--- Extracted material ---

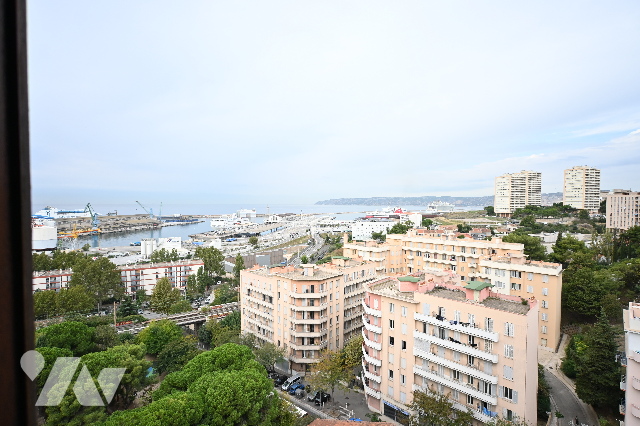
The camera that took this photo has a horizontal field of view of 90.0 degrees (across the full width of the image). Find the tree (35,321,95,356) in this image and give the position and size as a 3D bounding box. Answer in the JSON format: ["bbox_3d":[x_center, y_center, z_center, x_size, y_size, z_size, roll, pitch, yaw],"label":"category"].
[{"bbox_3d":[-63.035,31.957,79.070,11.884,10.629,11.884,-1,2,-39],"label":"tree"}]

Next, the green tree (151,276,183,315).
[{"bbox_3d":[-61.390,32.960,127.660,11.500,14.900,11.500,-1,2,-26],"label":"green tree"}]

---
--- Extracted material ---

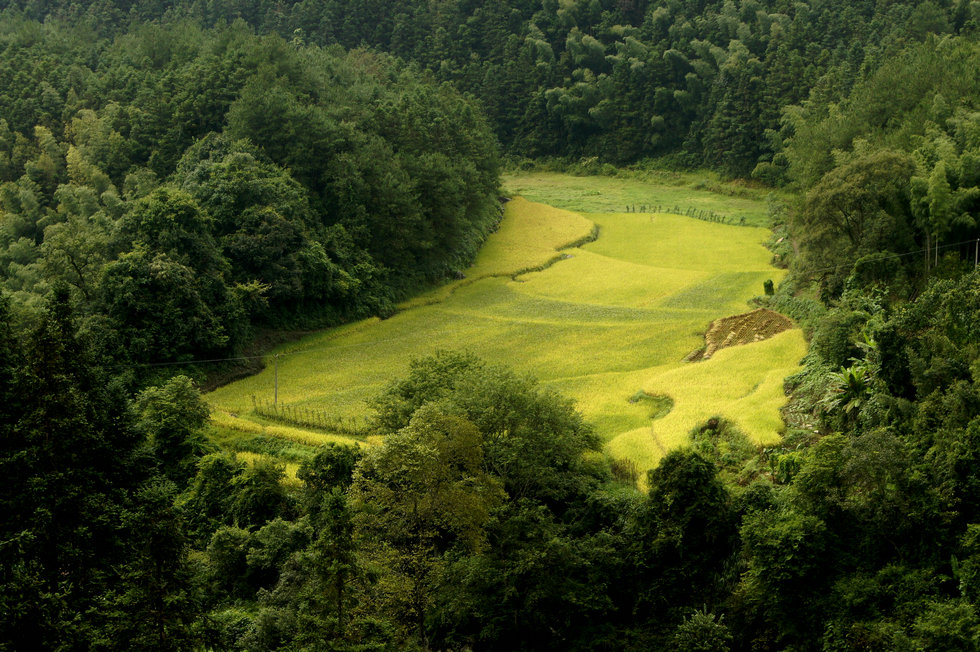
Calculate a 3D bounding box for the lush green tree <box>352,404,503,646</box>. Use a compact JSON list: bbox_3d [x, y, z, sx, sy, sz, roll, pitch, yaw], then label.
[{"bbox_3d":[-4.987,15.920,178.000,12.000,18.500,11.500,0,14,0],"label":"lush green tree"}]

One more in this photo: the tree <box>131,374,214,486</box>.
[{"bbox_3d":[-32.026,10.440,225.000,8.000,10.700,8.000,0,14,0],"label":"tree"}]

---
--- Extracted material ---

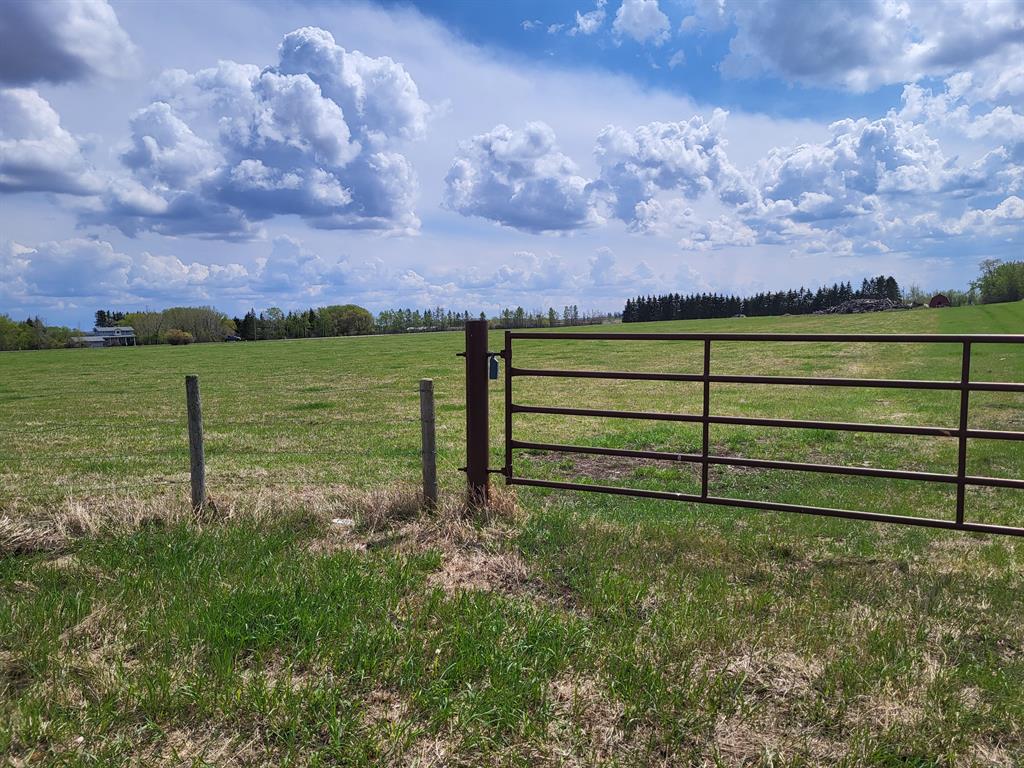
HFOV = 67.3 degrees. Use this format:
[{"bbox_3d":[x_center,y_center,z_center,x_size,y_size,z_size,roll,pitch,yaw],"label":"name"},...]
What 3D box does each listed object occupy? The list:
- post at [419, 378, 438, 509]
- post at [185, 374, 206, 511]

---

Task goal:
Pick out every line above that contains the word "bounding", copying each one in full. Case counts.

Response to this task:
The camera that took this photo has a horizontal field of view of 90.0 degrees (across the full width of the image). Find the tree (35,321,95,356) in this image and give the position and size as a 3D bounding box. Answer in the JSON format: ["bbox_3d":[x_center, y_center, z_center, x_size, y_size, z_size, roll, pitch, yaw],"label":"category"].
Calculate a 3D bounding box for the lush green tree <box>352,404,503,646</box>. Use a compact JSON list: bbox_3d [x, y, z, sx, sy, sz, roll, pitch, yaw], then label.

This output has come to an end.